El método –una clara muestra del desinterés de ciertos funcionarios de alto rango por la seguridad de la población- posibilita que individuos con antecedentes por delitos contra la propiedad, contra las personas o contra la integridad sexual (por citar los más frecuentes) sigan en las calles y en los barrios sin que sus vecinos estén enterados de sus actividades al margen de la ley y, por consiguiente, expuestos a posibles reincidencias.
La infantil excusa de la presunción de inocencia no resiste ningún análisis.
Los grandes medios de comunicación del país y del mundo cumplen ese requisito –vigente  casi universalmente- con términos como presunto autor, sospechoso o acusado, que en los principales diarios de Misiones, por ejemplo, se han utilizado históricamente, aún en épocas muy difíciles para el ejercicio del periodismo y parecieran estar vedados en tiempos democráticos.
Pero esta práctica desinformante y de virtual e involuntaria complicidad con los delincuentes tiene otros responsables: los editores de los medios de difusión que aceptan este criterio ya sea por ignorancia, desidia o por compromiso con el gobierno de turno, y  también a algunos cronistas más proclives al cómodo “corte y pegue” de la era electrónica que a consultar fuentes ajenas a la oficina de Prensa policial para acceder al nombre y apellido de las personas acusadas de algún delito e informar objetivamente.
Pero esto último no tendría que ser una tarea adicional para editores, redactores o cronistas.
Es el Estado, a través de sus organismos competentes, el que debe proporcionar información fehaciente que mantenga alerta a la sociedad acerca de la existencia en su seno de personas inescrupulosas, independientemente de lo que resuelva la Justicia.

Filas de un conjunto de datos
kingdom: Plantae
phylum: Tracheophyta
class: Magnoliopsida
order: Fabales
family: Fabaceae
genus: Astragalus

> _Consigna del ejercicio_: Por favor, indica qué términos emplean los grandes medios de comunicación, según el texto extraído, para cumplir con la presunción de inocencia. Las líneas no tienen ningún papel en esta tarea.

> _Respuesta_: Emplean términos como presunto autor, sospechoso o acusado.